Still, if your team is going for two a lot, they’re probably not running as much as you might think. Of the teams that have gone for two most often over the last five seasons, nearly all of them have been more likely to throw in those situations. Most of them aren’t close to a run/pass balance.
While both runs and passes each converted 43 percent of the time when looked at in a vacuum, teams passed twice as often as they ran. There’s a reason for that.
“[Passing] gives you more options,” Dykes says. “You want to have as many options as you can when you’re running a play like that.”
So what happens when teams air it out?
When teams decide to pass for two, you’ll likely see a play that looks like the GIF below. It’s a sprint out throw.
Sprint out throws can create new passing lanes and clear up vision in what can be a very hectic tangle of bodies in a condensed space. They can also neutralize a blitz. If it’s coming from the side the QB is sprinting away from, it allows him to buy more time.
But they also cut the field in half (or smaller), making things easier for your QB and giving him less to read. They’re a double-edged sword. The defense can flood an already shrunken part of the field with more people, and if the QB drifts too far to the sideline then his scrambling ability is hampered. They often work, but you give up some creativity and space to just let some shit happen with your wide receivers.
Then there’s the dreaded end zone fade. It’s the bane of anyone who’s ever seen one fall harmlessly to the turf because a receiver didn’t get a clean release off the line. A recent study of a a full NFL season found the fade to be that season’s lowest-percentage two-point pass play, only performing slightly worse than the sprint out.

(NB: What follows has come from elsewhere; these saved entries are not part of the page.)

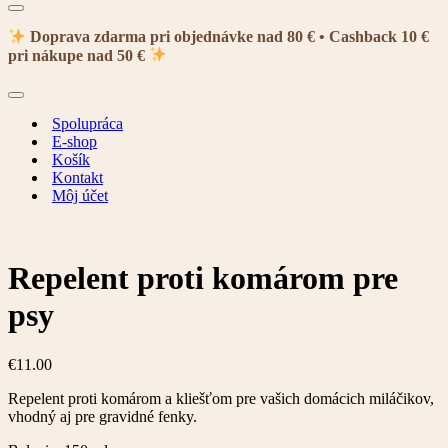
Menu
navigácie
Doprava zdarma pri objednávke nad 80 € • Cashback 10 €
pri nákupe nad 50 €
Menu
navigácie
Spolupráca
E-shop
Košík
Kontakt
Môj účet
Repelent proti komárom pre
psy
€
11.00
Repelent proti komárom a kliešťom pre vašich domácich miláčikov,
vhodný aj pre gravidné fenky.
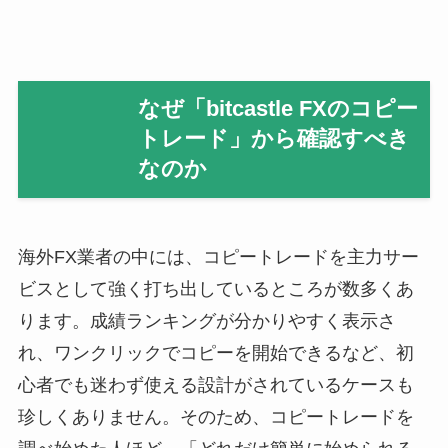
なぜ「bitcastle FXのコピー
トレード」から確認すべき
なのか
海外FX業者の中には、コピートレードを主力サー
ビスとして強く打ち出しているところが数多くあ
ります。成績ランキングが分かりやすく表示さ
れ、ワンクリックでコピーを開始できるなど、初
心者でも迷わず使える設計がされているケースも
珍しくありません。そのため、コピートレードを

“You probably don’t want to throw it unless you’ve got on a linebacker,” Noah Riley, the study’s author, says. “Gronkowski on a linebacker is still a good mismatch, but even Calvin Johnson and those guys, you’re not gonna want to throw a goal line fade if you’ve got a corner out there [covering].”

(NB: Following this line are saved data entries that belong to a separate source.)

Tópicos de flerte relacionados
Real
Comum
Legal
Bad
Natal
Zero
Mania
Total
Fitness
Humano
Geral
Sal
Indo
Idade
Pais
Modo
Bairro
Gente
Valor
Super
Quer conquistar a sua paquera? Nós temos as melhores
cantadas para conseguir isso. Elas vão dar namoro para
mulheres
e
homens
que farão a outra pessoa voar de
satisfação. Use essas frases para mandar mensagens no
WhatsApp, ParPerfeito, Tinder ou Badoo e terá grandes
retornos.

There are ways to throw the ball conventionally that have a better chance of success. Crossers and pick plays are good ways to shake man coverage in a do-or-die situation from right near the goal line.
“If you look at the way people line up, there’s gonna be guys that are positioned in the middle of the end zone for plays,” Dykes says. “A lot of guys are sprinting out and running pick routes, a la Clemson vs. Alabama, because Alabama’s 100 percent man in those situations, so it was really an easy play for Clemson. They just had to run a pick route.”

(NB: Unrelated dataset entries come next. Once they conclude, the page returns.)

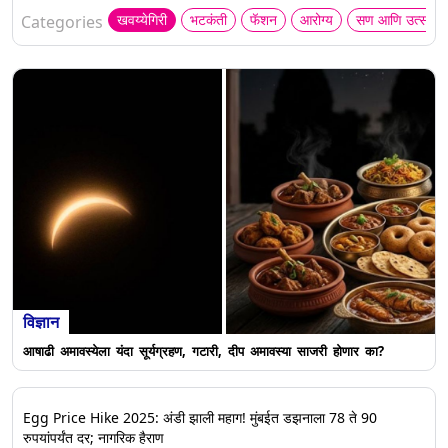
खवय्येगिरी
भटकंती
फॅशन
आरोग्य
सण आणि उत्सव
Categories
विज्ञान
आषाढी अमावस्येला यंदा सूर्यग्रहण, गटारी, दीप अमावस्या साजरी होणार का?
Egg Price Hike 2025: अंडी झाली महाग! मुंबईत डझनाला 78 ते 90
रुपयांपर्यंत दर; नागरिक हैराण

There’s also just hoping someone gets open if the protection’s good enough/everyone’s exhausted after multiple overtimes.
At the end of the day though, you can scheme it up ‘til you’re blue in the face on either side of the ball, but sometimes you’re just gonna get this:
But your team can do better.
And that brings us to the gadget plays.
We can admit that when they don’t work, the results are quite hilarious.
When they do work they’re the perfect crescendo of “No. No. No. YES!”
But the thing that hopelessly bamboozles everyone is often simpler than what you might remember. Boise State’s Statue of Liberty was a screen with some very literal sleight of hand added to the very literal back side.
Good trick play ideas can come from literally anywhere — even Google.
At their best, trick plays take advantage of the defense’s fervor to defend the end zone and the desperate nature of the game situation. You’re not exactly thinking a double pass is coming with the damn game on the line.
Going for two instead of playing for the tie is often a good idea, both mathematically and emotionally.
Resolving the game instead of stringing out overtime provides a more satisfying final moment, and it also makes the coach look like a brave hero, whether it works or not. Everyone wants to look like a brave hero, so all that’s left to do is pick a play.